Um dos temas técnicos mais debatidos foi o dos displays. A TCL trouxe a nova geração do Nxtpaper, agora aplicada pela primeira vez em painéis AMOLED. A promessa é combinar a qualidade visual dos displays premium com conforto ocular — tratamento antirreflexo, leitura adaptativa e redução da luz azul —, oferecendo uma experiência que evoca a leitura em papel. Em um mercado onde o usuário passa cada vez mais tempo frente às telas, o conforto visual passa a ser um critério competitivo tão relevante quanto brilho ou resolução.

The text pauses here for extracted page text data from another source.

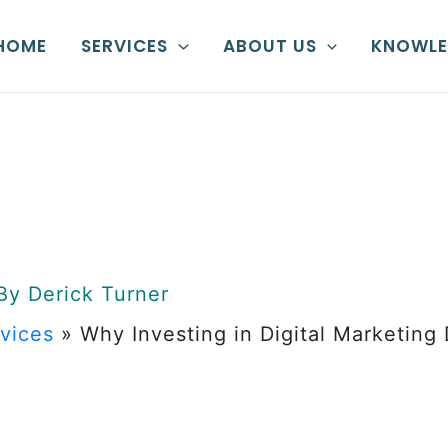
HOME
SERVICES
ABOUT US
KNOWLE
 By
Derick Turner
rvices
»
Why Investing in Digital Marketing
sting in Dig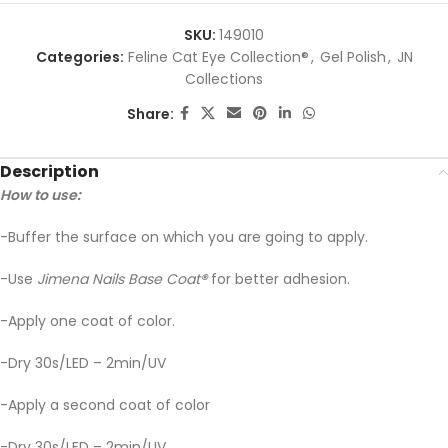
SKU:
149010
Categories:
Feline Cat Eye Collection®
,
Gel Polish
,
JN
Collections
Share:
Description
How to use:
-Buffer the surface on which you are going to apply.
-Use
Jimena Nails Base Coat
®
for better adhesion.
-Apply one coat of color.
-Dry 30s/LED – 2min/UV
-Apply a second coat of color
-Dry 30s/LED – 2min/UV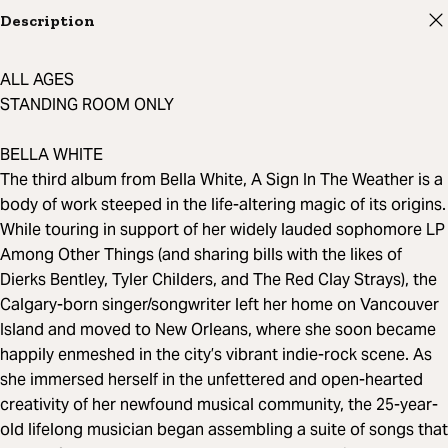
Description
ALL AGES
STANDING ROOM ONLY
BELLA WHITE
The third album from Bella White, A Sign In The Weather is a
body of work steeped in the life-altering magic of its origins.
While touring in support of her widely lauded sophomore LP
Among Other Things (and sharing bills with the likes of
Dierks Bentley, Tyler Childers, and The Red Clay Strays), the
Calgary-born singer/songwriter left her home on Vancouver
Island and moved to New Orleans, where she soon became
happily enmeshed in the city’s vibrant indie-rock scene. As
she immersed herself in the unfettered and open-hearted
creativity of her newfound musical community, the 25-year-
old lifelong musician began assembling a suite of songs that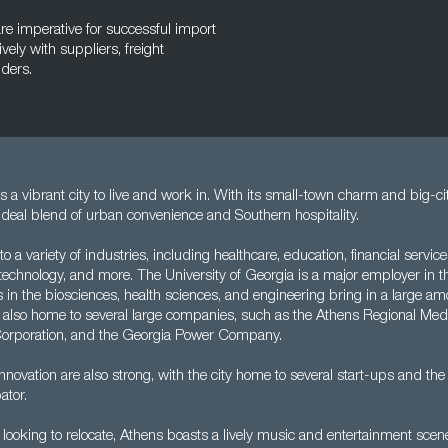
are imperative for successful import
ly with suppliers, freight
lders.
s a vibrant city to live and work in. With its small-town charm and big-ci
ideal blend of urban convenience and Southern hospitality.
to a variety of industries, including healthcare, education, financial servic
ty, technology, and more. The University of Georgia is a major employer in t
es in the biosciences, health sciences, and engineering bring in a large a
is also home to several large companies, such as the Athens Regional Med
Corporation, and the Georgia Power Company.
novation are also strong, with the city home to several start-ups and th
ator.
 looking to relocate, Athens boasts a lively music and entertainment sce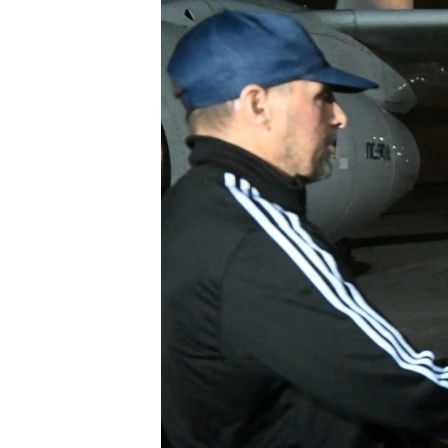
NEWSLETTERS
SERBIA
RFE/RL INVESTIGATES
PODCASTS
SCHEMES
WIDER EUROPE BY RIKARD JOZWIAK
SHARE TIPS SECURELY
SYSTEMA
THE RUNDOWN
MAJLIS
BYPASS BLOCKING
ABOUT RFE/RL
CONTACT US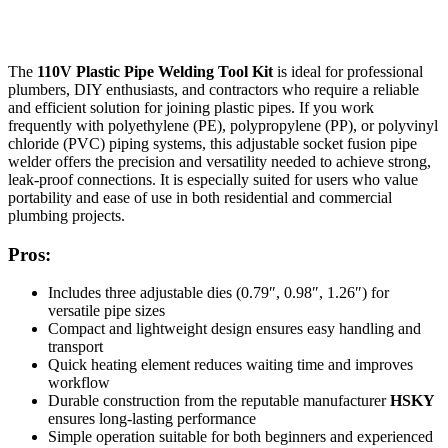
The
110V Plastic Pipe Welding Tool Kit
is ideal for professional
plumbers, DIY enthusiasts, and contractors who require a reliable
and efficient solution for joining plastic pipes. If you work
frequently with polyethylene (PE), polypropylene (PP), or polyvinyl
chloride (PVC) piping systems, this adjustable socket fusion pipe
welder offers the precision and versatility needed to achieve strong,
leak-proof connections. It is especially suited for users who value
portability and ease of use in both residential and commercial
plumbing projects.
Pros:
Includes three adjustable dies (0.79″, 0.98″, 1.26″) for
versatile pipe sizes
Compact and lightweight design ensures easy handling and
transport
Quick heating element reduces waiting time and improves
workflow
Durable construction from the reputable manufacturer
HSKY
ensures long-lasting performance
Simple operation suitable for both beginners and experienced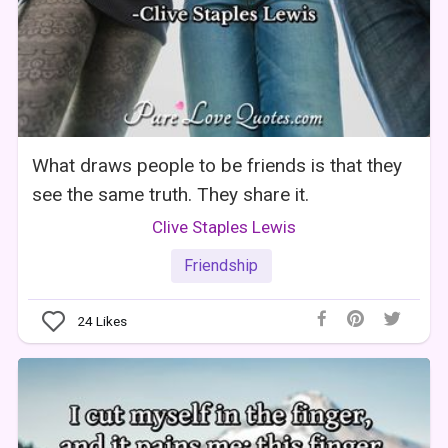
What draws people to be friends is that they
see the same truth. They share it.
Clive Staples Lewis
Friendship
24
Likes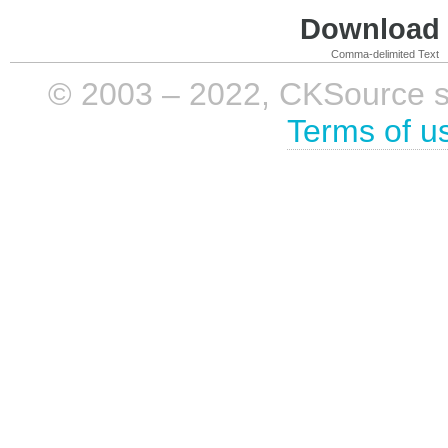
Download i
Comma-delimited Text
© 2003 – 2022, CKSource sp. 
Terms of u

No campo da criação de conteúdo, os fabricantes empurram o smartphone rumo a um papel quase profissional. A Vivo colocou em evidência o X300 Ultra, com forte foco em vídeo: capturas 4K a 120 fps em múltiplas distâncias focais, gravação em log, controles inspirados em cineprese e um ecossistema de acessórios dirigidos a creators. Essa abordagem eleva a fotografia e o vídeo mobile à escala de produção cinematográfica.

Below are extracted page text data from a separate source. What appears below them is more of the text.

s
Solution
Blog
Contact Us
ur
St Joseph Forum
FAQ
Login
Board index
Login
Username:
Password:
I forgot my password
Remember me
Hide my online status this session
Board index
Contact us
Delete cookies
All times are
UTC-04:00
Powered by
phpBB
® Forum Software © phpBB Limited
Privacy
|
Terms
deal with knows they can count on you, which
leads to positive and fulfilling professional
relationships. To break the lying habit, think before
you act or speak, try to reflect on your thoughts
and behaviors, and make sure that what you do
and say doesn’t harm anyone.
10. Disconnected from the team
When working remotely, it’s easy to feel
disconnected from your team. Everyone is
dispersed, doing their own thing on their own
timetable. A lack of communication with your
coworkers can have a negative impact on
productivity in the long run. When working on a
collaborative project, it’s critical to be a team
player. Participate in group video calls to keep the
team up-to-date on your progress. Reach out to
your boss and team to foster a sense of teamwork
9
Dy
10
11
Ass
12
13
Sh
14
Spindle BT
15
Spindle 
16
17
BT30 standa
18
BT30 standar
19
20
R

A Oppo seguiu estratégia similar com o anúncio global do Find X9 Ultra, incluindo a Europa já na primeira fase de lançamento. O dispositivo é apresentado como o sistema de imagem mais avançado da marca até hoje, reforçando a competição na faixa alta do mercado.
Mas a narrativa dominante do MWC foi a da IA como linguagem comum. A Xiaomi expôs sua visão “Human × Car × Home”, em que a IA conecta smartphone, casa inteligente, eletrodomésticos e mobilidade elétrica — uma tentativa de levar a inteligência para além da tela e operar como fluxo entre ambientes reais. A Huawei, por sua vez, apresentou um portfólio de smart living que junta smartphone, PC, tablet, relógio e auriculares, articulados por um conceito de experiência fluida entre produtividade, criatividade, saúde e entretenimento. Em suas mensagens, volta forte o valor do multi-device e da maneira como os dispositivos interoperam para criar utilidade real.
O balanço do congresso aponta para uma mudança de paradigma: a competição entre aparelhos individuais cede espaço à construção de ecossistemas integrados, sustentados por camadas de inteligência que funcionam como o sistema nervoso das cidades digitais. Para quem vive na Europa, e especialmente na Itália, isso significa que as escolhas de consumo passam a avaliar não apenas hardware e especificações, mas a capacidade desses sistemas de se conectarem de forma segura, eficiente e realmente útil ao cotidiano.
Em suma, o MWC 2026 mostrou que a tecnologia está migrando do espetáculo para a infraestrutura — um avanço menos vistoso, porém mais decisivo, na forma como dispositivos e serviços moldarão ambientes domésticos e urbanos.